TEKS YANG DIKAJI —
Sedang INFO NASHRANI
tentang tanggal 25 Desember sebagai Hari Lahir Nabi ‘Isa as tidak memiliki
PEMBENARAN SYAR’I sama sekali, sehingga tidak bisa dibenarkan.
3. SYUBHAT KETIGA :
Ada Hadits Rasulullah
saw yang membolehkan umat Islam menyampaikan berita yang berasal dari Ahlul
Kitab. Karenanya, jika Nashrani di seantero dunia sudah sepakat merayakan Hari
Lahir Nabi ‘Isa pada tanggal 25 Desember, maka itu bisa menjadi bagian berita
Ahlul Kitab yang boleh kita terima.
JAWABAN :
Memang, ada Hadits
tentang kebolehan menyampaikan berita Ahlul Kitab, tapi ada Hadits juga yang
mengarahkan umat Islam agar tidak mempercayai (membenarkan) dan tidak pula
mendustakan (menyalahkan) berita Ahlul Kitab.

TUGAS LATIHAN —
1/ Dalam teks tentang Hari Lahir Nabi ‘Isa, menurut jawaban atas syubhat ketiga, ke mana ada Hadits yang mengarahkan umat Islam dalam menyikapi berita Ahlul Kitab?
2/ Teruskan teks tentang Hari Lahir Nabi ‘Isa mulai dari setelah kalimat terakhirnya.

CATATAN HASIL EKSTRAKSI —
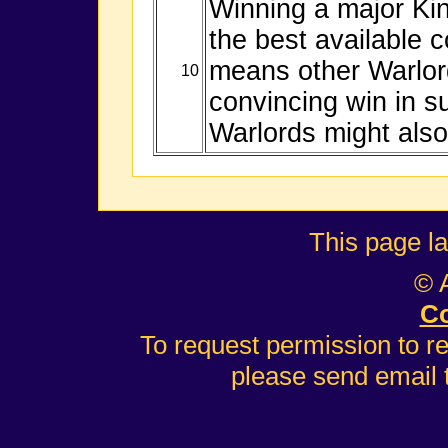
Winning a major Ki
the best available 
means other Warlor
10
convincing win in s
Warlords might also
This page l
© 
Co
To request permission to r
please send email 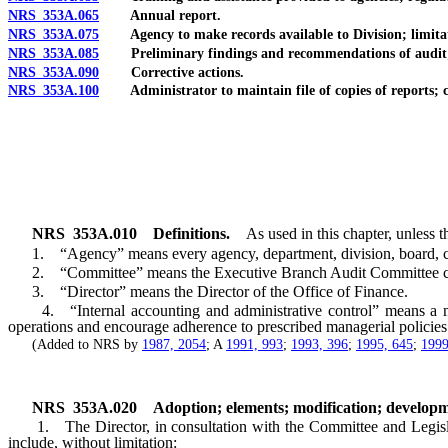
NRS 353A.065
Annual report.
NRS 353A.075
Agency to make records available to Division; limita
NRS 353A.085
Preliminary findings and recommendations of audit; writ
NRS 353A.090
Corrective actions.
NRS 353A.100
Administrator to maintain file of copies of reports; co
NRS
353A.010
Definitions.
As used in this chapter, unless t
1. “Agency” means every agency, department, division, board, commi
2. “Committee” means the Executive Branch Audit Committee cr
3. “Director” means the Director of the Office of Finance.
4. “Internal accounting and administrative control” means a metho
operations and encourage adherence to prescribed managerial policies
(Added to NRS by
1987, 2054
; A
1991, 993
;
1993, 396
;
1995, 645
;
1999
NRS
353A.020
Adoption; elements; modification; developm
1. The Director, in consultation with the Committee and Legislativ
include, without limitation:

JAWABAN YANG DIHARAPKAN —
1/ Ada Hadits yang mengarahkan umat Islam agar tidak mempercayai (membenarkan) dan tidak pula mendustakan (menyalahkan) berita Ahlul Kitab.

2/
Maksud berita Ahlul
Kitab adalah segala info yang datang dari Kitab-kitab suci atau Doktrin Asli
ajaran agama Yahudi dan Nashrani. Ahlus Sunnah wal Jama’ah mengklasifikasikan
berita Ahlul Kitab menjadi tiga katagori, yaitu :
a. Info yang
dibenarkan Al-Qur’an dan As-Sunnah maka wajib diterima,
b. Info yang ditentang
Al-Qur’an dan As-Sunnah maka wajib ditolak.
c. Info yang tidak
dibenarkan dan tidak pula ditentang Al-Qur-an dan As-Sunnah maka wajib
tawaqquf, yaitu tidak menerima dan tidak juga menolak.
Lalu, berita Hari
Lahir Nabi ‘Isa as pada tanggal 25 Desember masuk katagori berita Ahlul Kitab
yang mana ? Atau bahkan tidak termasuk katagori yang mana pun ?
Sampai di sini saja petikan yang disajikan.